— Brief —
Will you write out the data exactly, excluding every picture?

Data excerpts
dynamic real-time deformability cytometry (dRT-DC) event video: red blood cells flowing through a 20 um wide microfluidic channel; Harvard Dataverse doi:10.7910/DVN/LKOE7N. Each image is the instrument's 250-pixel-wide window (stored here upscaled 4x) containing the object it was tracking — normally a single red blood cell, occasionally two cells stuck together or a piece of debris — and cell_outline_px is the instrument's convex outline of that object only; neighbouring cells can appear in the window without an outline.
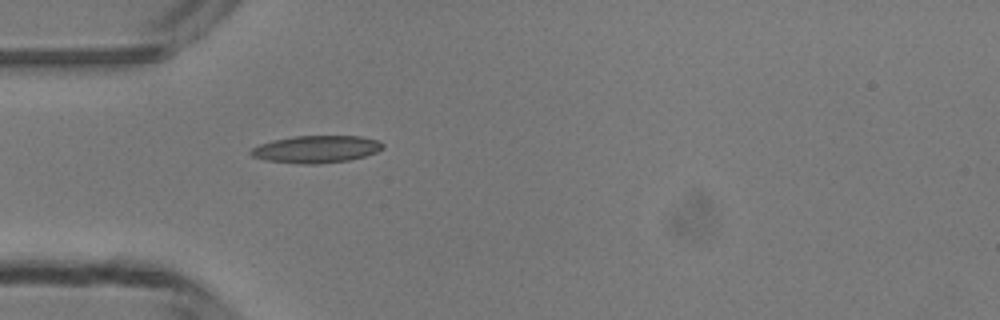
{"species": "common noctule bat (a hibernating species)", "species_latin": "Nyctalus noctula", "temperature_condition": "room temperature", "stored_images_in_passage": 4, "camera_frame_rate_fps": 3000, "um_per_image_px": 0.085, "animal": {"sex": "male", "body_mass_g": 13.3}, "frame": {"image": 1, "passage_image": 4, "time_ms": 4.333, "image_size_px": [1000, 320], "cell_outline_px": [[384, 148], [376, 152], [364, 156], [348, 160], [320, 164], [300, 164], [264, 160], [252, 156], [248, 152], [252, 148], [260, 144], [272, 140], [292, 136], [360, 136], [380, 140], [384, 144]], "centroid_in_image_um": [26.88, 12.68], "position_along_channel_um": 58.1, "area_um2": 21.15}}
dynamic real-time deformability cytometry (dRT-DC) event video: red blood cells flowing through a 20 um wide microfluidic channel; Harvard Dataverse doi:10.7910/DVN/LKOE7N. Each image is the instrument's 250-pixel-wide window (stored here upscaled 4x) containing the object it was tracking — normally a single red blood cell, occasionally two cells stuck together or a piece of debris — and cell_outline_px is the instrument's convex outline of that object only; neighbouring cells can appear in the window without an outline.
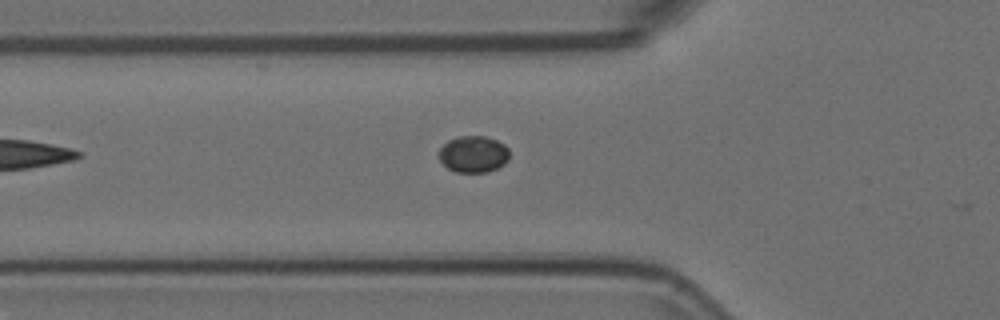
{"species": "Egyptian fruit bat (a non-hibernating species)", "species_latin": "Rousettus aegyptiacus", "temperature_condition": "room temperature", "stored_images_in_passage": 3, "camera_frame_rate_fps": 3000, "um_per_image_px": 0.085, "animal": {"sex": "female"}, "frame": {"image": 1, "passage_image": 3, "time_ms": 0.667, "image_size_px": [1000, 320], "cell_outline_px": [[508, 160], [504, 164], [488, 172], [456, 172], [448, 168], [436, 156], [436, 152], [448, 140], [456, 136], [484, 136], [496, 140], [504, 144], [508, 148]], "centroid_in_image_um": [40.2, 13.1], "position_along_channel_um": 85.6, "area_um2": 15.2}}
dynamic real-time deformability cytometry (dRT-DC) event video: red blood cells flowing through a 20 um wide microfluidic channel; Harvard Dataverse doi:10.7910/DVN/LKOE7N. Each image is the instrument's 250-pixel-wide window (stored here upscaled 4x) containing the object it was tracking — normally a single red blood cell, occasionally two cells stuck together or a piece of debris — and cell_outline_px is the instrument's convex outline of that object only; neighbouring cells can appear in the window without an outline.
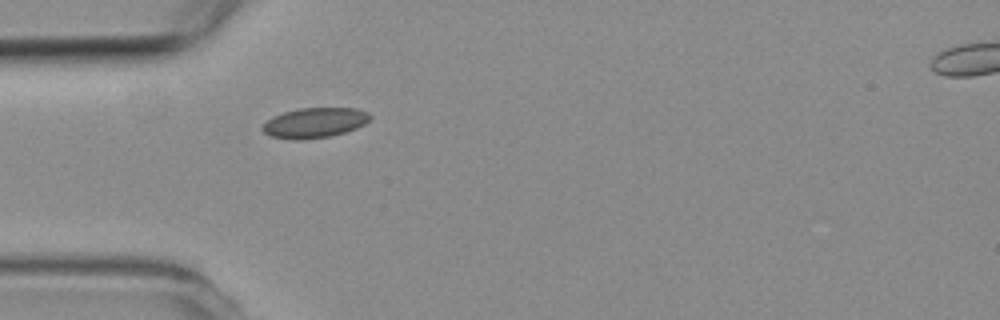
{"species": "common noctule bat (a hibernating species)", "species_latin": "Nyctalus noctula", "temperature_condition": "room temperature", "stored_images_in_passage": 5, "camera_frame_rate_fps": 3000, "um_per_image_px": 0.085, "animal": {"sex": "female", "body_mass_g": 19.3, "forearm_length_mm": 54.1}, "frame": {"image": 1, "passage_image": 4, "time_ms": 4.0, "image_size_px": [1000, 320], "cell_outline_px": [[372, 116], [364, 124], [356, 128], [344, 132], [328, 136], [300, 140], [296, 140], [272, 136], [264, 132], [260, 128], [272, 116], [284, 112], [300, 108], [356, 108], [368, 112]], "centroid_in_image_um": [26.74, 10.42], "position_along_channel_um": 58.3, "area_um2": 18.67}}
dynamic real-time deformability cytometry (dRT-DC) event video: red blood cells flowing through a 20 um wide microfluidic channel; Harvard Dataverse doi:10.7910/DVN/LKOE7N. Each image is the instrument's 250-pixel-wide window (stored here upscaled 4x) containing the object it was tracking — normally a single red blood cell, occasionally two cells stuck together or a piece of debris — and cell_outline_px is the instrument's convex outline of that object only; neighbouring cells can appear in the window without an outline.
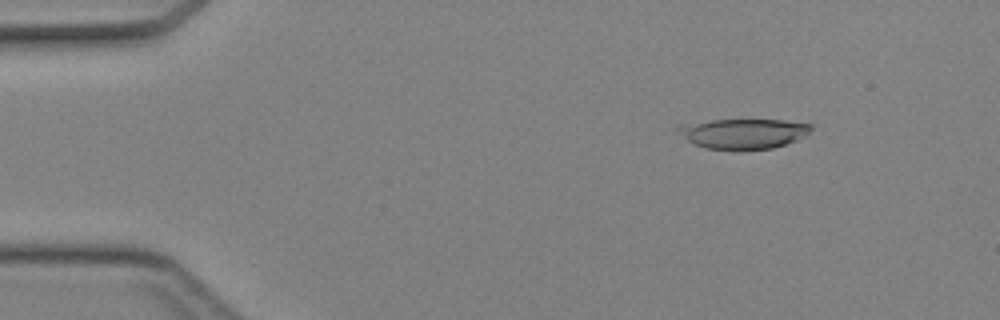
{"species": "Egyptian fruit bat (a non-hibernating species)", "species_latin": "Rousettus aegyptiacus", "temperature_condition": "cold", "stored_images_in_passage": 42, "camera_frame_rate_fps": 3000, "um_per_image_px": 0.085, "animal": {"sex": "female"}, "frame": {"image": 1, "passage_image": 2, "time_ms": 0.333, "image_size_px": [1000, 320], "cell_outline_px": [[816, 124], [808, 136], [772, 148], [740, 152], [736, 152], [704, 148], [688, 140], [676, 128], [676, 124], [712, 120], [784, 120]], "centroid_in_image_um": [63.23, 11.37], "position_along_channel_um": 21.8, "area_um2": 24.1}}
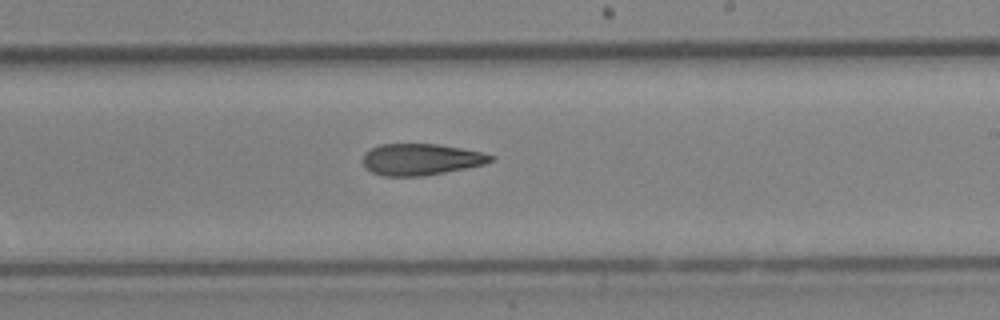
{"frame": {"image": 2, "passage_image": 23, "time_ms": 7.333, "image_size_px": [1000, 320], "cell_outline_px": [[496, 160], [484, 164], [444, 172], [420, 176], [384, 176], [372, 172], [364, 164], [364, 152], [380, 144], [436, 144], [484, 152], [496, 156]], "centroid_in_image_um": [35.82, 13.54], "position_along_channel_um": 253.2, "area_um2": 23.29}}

— Problem solution —
dynamic real-time deformability cytometry (dRT-DC) event video: red blood cells flowing through a 20 um wide microfluidic channel; Harvard Dataverse doi:10.7910/DVN/LKOE7N. Each image is the instrument's 250-pixel-wide window (stored here upscaled 4x) containing the object it was tracking — normally a single red blood cell, occasionally two cells stuck together or a piece of debris — and cell_outline_px is the instrument's convex outline of that object only; neighbouring cells can appear in the window without an outline.
{"species": "common noctule bat (a hibernating species)", "species_latin": "Nyctalus noctula", "temperature_condition": "room temperature", "stored_images_in_passage": 4, "camera_frame_rate_fps": 3000, "um_per_image_px": 0.085, "animal": {"sex": "male", "body_mass_g": 13.3}, "frame": {"image": 1, "passage_image": 4, "time_ms": 4.333, "image_size_px": [1000, 320], "cell_outline_px": [[384, 148], [376, 152], [364, 156], [348, 160], [320, 164], [300, 164], [264, 160], [252, 156], [248, 152], [252, 148], [260, 144], [272, 140], [292, 136], [360, 136], [380, 140], [384, 144]], "centroid_in_image_um": [26.88, 12.68], "position_along_channel_um": 58.1, "area_um2": 21.15}}
dynamic real-time deformability cytometry (dRT-DC) event video: red blood cells flowing through a 20 um wide microfluidic channel; Harvard Dataverse doi:10.7910/DVN/LKOE7N. Each image is the instrument's 250-pixel-wide window (stored here upscaled 4x) containing the object it was tracking — normally a single red blood cell, occasionally two cells stuck together or a piece of debris — and cell_outline_px is the instrument's convex outline of that object only; neighbouring cells can appear in the window without an outline.
{"species": "Egyptian fruit bat (a non-hibernating species)", "species_latin": "Rousettus aegyptiacus", "temperature_condition": "room temperature", "stored_images_in_passage": 3, "camera_frame_rate_fps": 3000, "um_per_image_px": 0.085, "animal": {"sex": "female"}, "frame": {"image": 1, "passage_image": 3, "time_ms": 0.667, "image_size_px": [1000, 320], "cell_outline_px": [[508, 160], [504, 164], [488, 172], [456, 172], [448, 168], [436, 156], [436, 152], [448, 140], [456, 136], [484, 136], [496, 140], [504, 144], [508, 148]], "centroid_in_image_um": [40.2, 13.1], "position_along_channel_um": 85.6, "area_um2": 15.2}}
dynamic real-time deformability cytometry (dRT-DC) event video: red blood cells flowing through a 20 um wide microfluidic channel; Harvard Dataverse doi:10.7910/DVN/LKOE7N. Each image is the instrument's 250-pixel-wide window (stored here upscaled 4x) containing the object it was tracking — normally a single red blood cell, occasionally two cells stuck together or a piece of debris — and cell_outline_px is the instrument's convex outline of that object only; neighbouring cells can appear in the window without an outline.
{"species": "common noctule bat (a hibernating species)", "species_latin": "Nyctalus noctula", "temperature_condition": "room temperature", "stored_images_in_passage": 5, "camera_frame_rate_fps": 3000, "um_per_image_px": 0.085, "animal": {"sex": "female", "body_mass_g": 19.3, "forearm_length_mm": 54.1}, "frame": {"image": 1, "passage_image": 4, "time_ms": 4.0, "image_size_px": [1000, 320], "cell_outline_px": [[372, 116], [364, 124], [356, 128], [344, 132], [328, 136], [300, 140], [296, 140], [272, 136], [264, 132], [260, 128], [272, 116], [284, 112], [300, 108], [356, 108], [368, 112]], "centroid_in_image_um": [26.74, 10.42], "position_along_channel_um": 58.3, "area_um2": 18.67}}
dynamic real-time deformability cytometry (dRT-DC) event video: red blood cells flowing through a 20 um wide microfluidic channel; Harvard Dataverse doi:10.7910/DVN/LKOE7N. Each image is the instrument's 250-pixel-wide window (stored here upscaled 4x) containing the object it was tracking — normally a single red blood cell, occasionally two cells stuck together or a piece of debris — and cell_outline_px is the instrument's convex outline of that object only; neighbouring cells can appear in the window without an outline.
{"species": "Egyptian fruit bat (a non-hibernating species)", "species_latin": "Rousettus aegyptiacus", "temperature_condition": "cold", "stored_images_in_passage": 42, "camera_frame_rate_fps": 3000, "um_per_image_px": 0.085, "animal": {"sex": "female"}, "frame": {"image": 1, "passage_image": 2, "time_ms": 0.333, "image_size_px": [1000, 320], "cell_outline_px": [[816, 124], [808, 136], [772, 148], [740, 152], [736, 152], [704, 148], [688, 140], [676, 128], [676, 124], [712, 120], [784, 120]], "centroid_in_image_um": [63.23, 11.37], "position_along_channel_um": 21.8, "area_um2": 24.1}}
{"frame": {"image": 2, "passage_image": 23, "time_ms": 7.333, "image_size_px": [1000, 320], "cell_outline_px": [[496, 160], [484, 164], [444, 172], [420, 176], [384, 176], [372, 172], [364, 164], [364, 152], [380, 144], [436, 144], [484, 152], [496, 156]], "centroid_in_image_um": [35.82, 13.54], "position_along_channel_um": 253.2, "area_um2": 23.29}}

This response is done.